加藤和彦さんが何故首を吊らなければならなかったのか、わからない。先月20日に静岡県掛川市で行われた「南こうせつ サマーピクニックフォーエバー in つま恋」では、加藤和彦さんは元気に、にこやかに歌っていた。


「サマーピクニック」NHK BS hi 生放送のディレクターとして、私が南こうせつさんと打ち合わせした際、今年還暦を迎えたこうせつさんは言っていた。「ぼくらと同世代の人たちの自殺が増えているらしい。それは、人が、人らしさを失っているからかもしれない。顔と顔を突き合わせて、目と目を合わせて、直に触れあって通じ合うのが、人だ。『サマーピクニック』は、人が、そんな『人らしさ』を取り戻す場所なんだ。」「『サマーピクニック』は、ぼくが作るんじゃない。そこに集まるお客さん達が作ってきたんだ」と。十数年ぶりに再会したこうせつさんの顔には、それなりの年輪が刻まれていたが、彼の生き生きとしたメッセージは昔と変わらなかった。

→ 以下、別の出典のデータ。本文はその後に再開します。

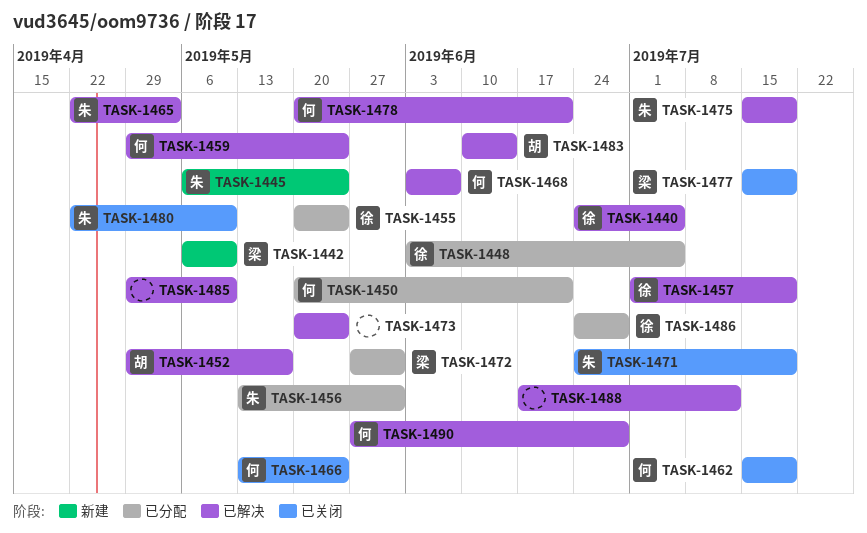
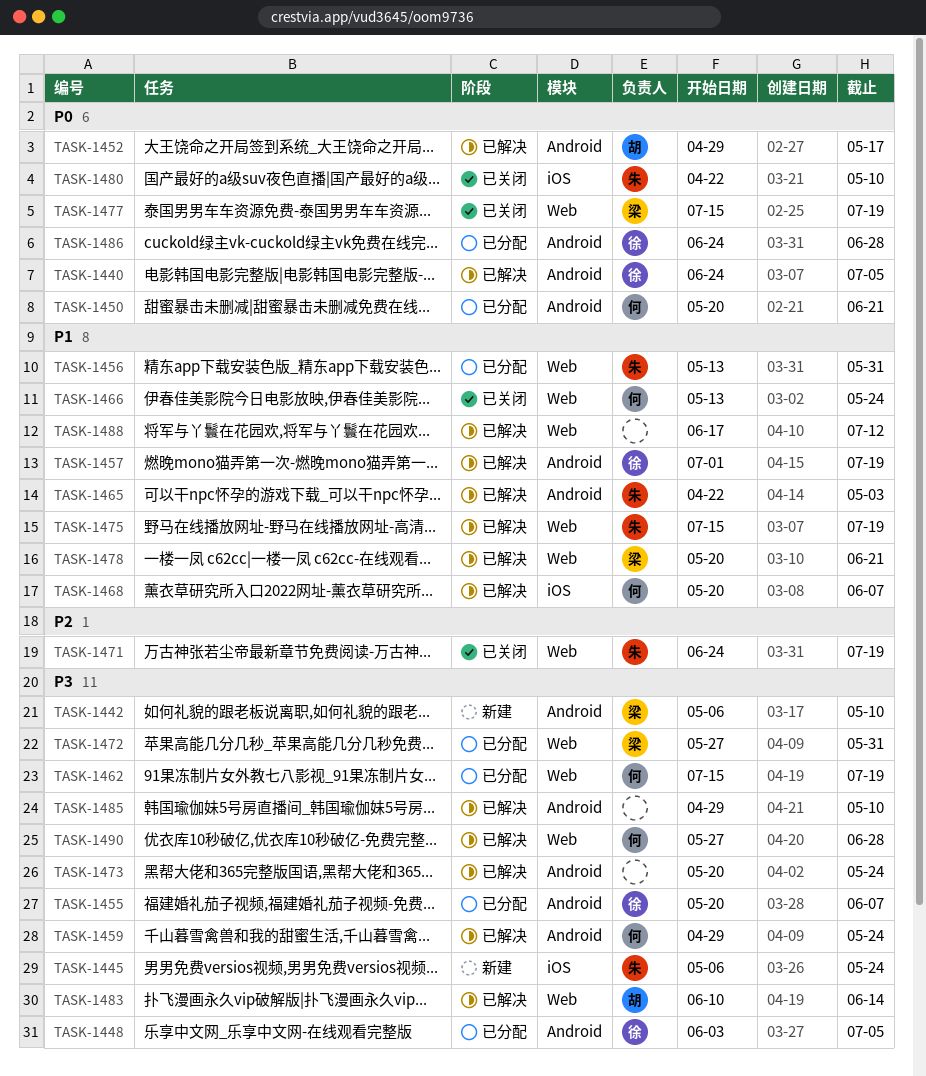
TASK-1455, due: May 24 -> Jun 7
TASK-1462, status: 已关闭 -> 已分配
TASK-1468, start: Jun 3 -> May 20
TASK-1478, owner: 何 -> 梁

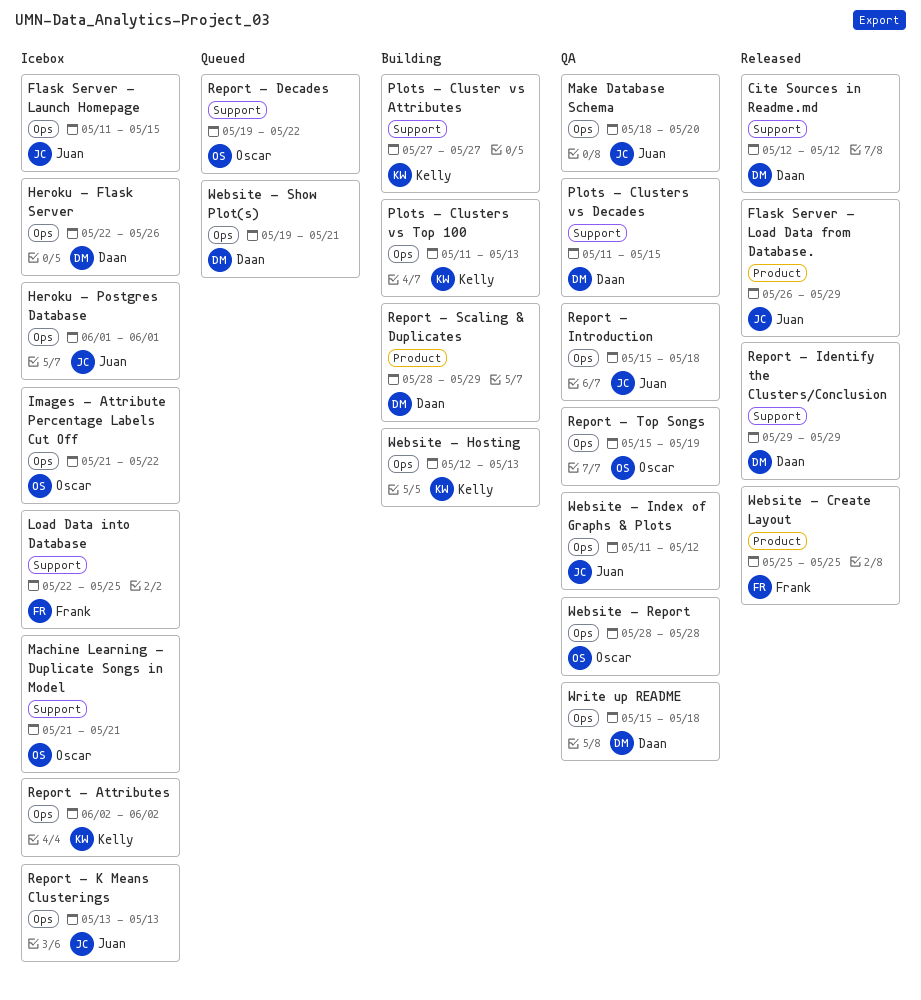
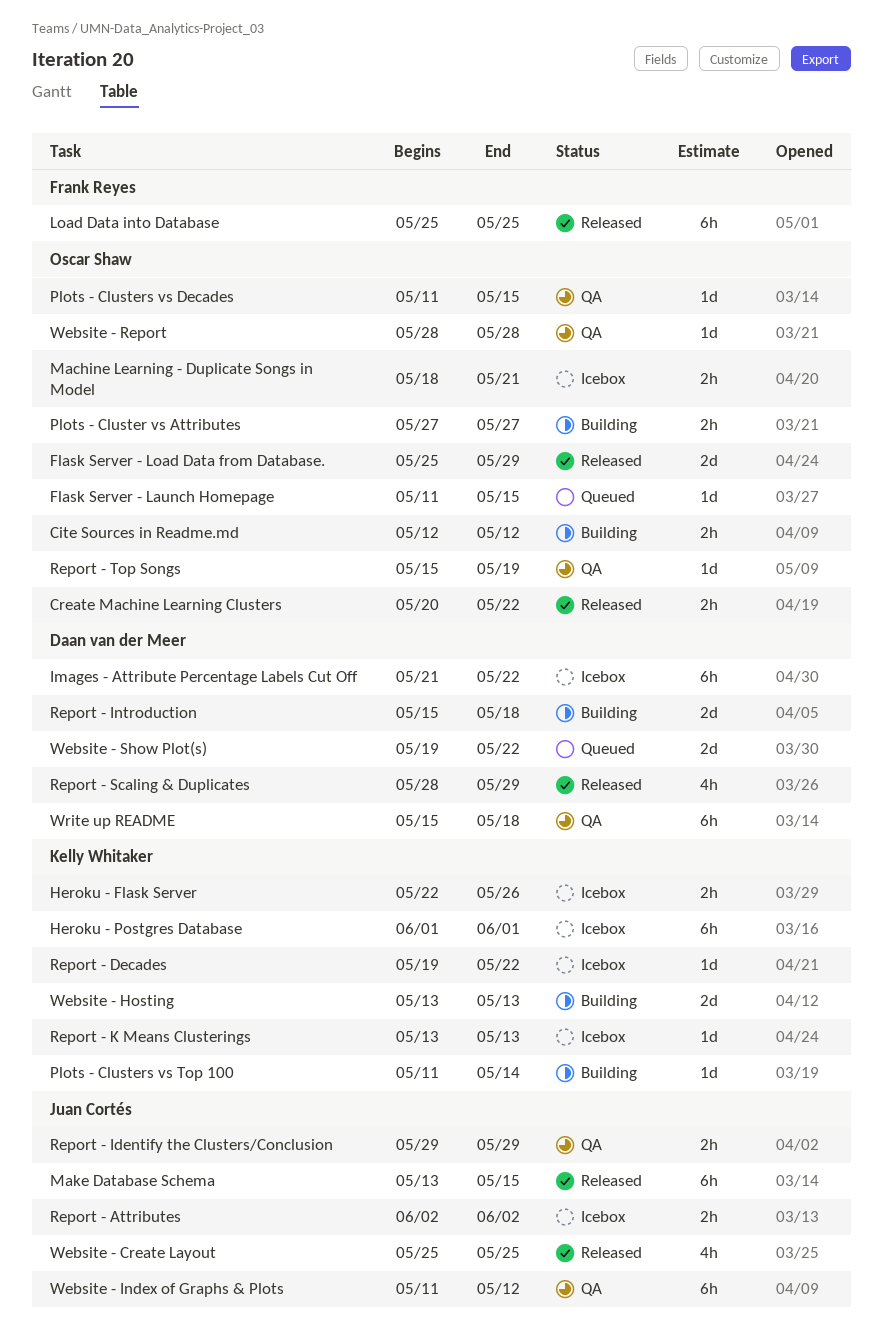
Cite Sources in Readme.md, status: Released -> Building
Cite Sources in Readme.md, owner: Daan van der Meer -> Oscar Shaw
Create Machine Learning Clusters: none -> present
Flask Server - Launch Homepage, status: Icebox -> Queued
Flask Server - Launch Homepage, owner: Juan Cortés -> Oscar Shaw
Flask Server - Load Data from Database., owner: Juan Cortés -> Oscar Shaw
Flask Server - Load Data from Database., start: May 26 -> May 25
Heroku - Flask Server, owner: Daan van der Meer -> Kelly Whitaker
Heroku - Postgres Database, owner: Juan Cortés -> Kelly Whitaker
Images - Attribute Percentage Labels Cut Off, owner: Oscar Shaw -> Daan van der Meer
Load Data into Database, status: Icebox -> Released
Load Data into Database, start: May 22 -> May 25
Machine Learning - Duplicate Songs in Model, start: May 21 -> May 18
Make Database Schema, status: QA -> Released
Make Database Schema, start: May 18 -> May 13
Make Database Schema, due: May 20 -> May 15
Plots - Cluster vs Attributes, owner: Kelly Whitaker -> Oscar Shaw
Plots - Clusters vs Decades, owner: Daan van der Meer -> Oscar Shaw
Plots - Clusters vs Top 100, due: May 13 -> May 14
Report - Attributes, owner: Kelly Whitaker -> Juan Cortés
Report - Decades, status: Queued -> Icebox
Report - Decades, owner: Oscar Shaw -> Kelly Whitaker
Report - Identify the Clusters/Conclusion, status: Released -> QA
Report - Identify the Clusters/Conclusion, owner: Daan van der Meer -> Juan Cortés
Report - Introduction, status: QA -> Building
Report - Introduction, owner: Juan Cortés -> Daan van der Meer
Report - K Means Clusterings, owner: Juan Cortés -> Kelly Whitaker
Report - Scaling & Duplicates, status: Building -> Released
Website - Create Layout, owner: Frank Reyes -> Juan Cortés
Website - Hosting, start: May 12 -> May 13
Website - Show Plot(s), due: May 21 -> May 22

そんな「サマーピクニック」のメッセージは、加藤和彦さんには伝わらなかったのだろうか?ほんの4週間前、同世代の人々をも多数含む2万人のお客さんを前にし、十数組のアーティストと共に並んで「あの素晴らしい愛をもう一度」を歌った人が、何故自殺を選択しなければならなかったのだろうか?ステージから見えるお客さん達の顔は、余りにも小さ過ぎて、見えなかったのだろうか?それぞれの人生を生きてきた、互いに見ず知らずの人々が集まって、ひとつの唄を共に歌う、そのエネルギーをもってしても、自ら死に向かおうとする人を踏み止まらせることすらできないのだろうか?

せめてあと1日、待てなかったのだろうか?今日の夕方ごろまで、死の選択を、待ってもらえなかったのだろうか?

自ら死を選ぼうとする人の心の闇は、計り知れないほど暗いのかも知れない。40年以上にも渡って常に新しいものを創造し続け、常に新しいものを創造し続けることを自らに課したアーティストの背負った十字架の重さに較べれば、テレビなんて…テレビのちからなんて、綿埃のようなものかも知れない。でも、以下のような望みを抱くのは、間違いだろうか?

先月20日の「サマーピクニック」生放送の際、加藤和彦さんのパフォーマンスは、大河ドラマ放送に伴う生放送中断時間帯に行われた。生放送に乗らなかった加藤和彦さんのライヴは、今日の13時からの録画総集編の放送で、初めてオンエアされる。死のうとするアーティストが、自分の出演番組のオンエアチェックなど、しないのかも知れない。しかし、軽井沢のどこかでたまたま目にして…ステージからはよく見えなかったかも知れないお客さんの嬉しそうな顔を間近で捉えた映像を見て…自分の立ち位置からはよく見えなかったかも知れない他の出演者たちが、「あ・の・す・ば」というカウントで自分の曲を共に演奏し、共に歌う顔を見て…そういえばあの日は天気良かったな、って思って…

「もうすこし、生きてみようかな。」って、思ってもらえたかも知れない。そう妄想するのは、間違いですか?何故私は、あなたのLiveを撮った最後のディレクターにならなければいけなかったのでしょう?何故、せめてあと1日、今日の夕方ごろまで、待ってもらえなかったのでしょう?あなたと、あなたの仲間達の映像を、何故、せめて見届けてくれなかったのでしょう?


私は、加藤和彦の死に寄せて、彼のレコードをかけたりしないし、今日のオンエアも見ない。喪に服するには、加藤和彦の創ってきた音楽は、余りにも音楽的インスピレーションのきらめきに満ち過ぎているし、あのつま恋の空は、余りにも明る過ぎる。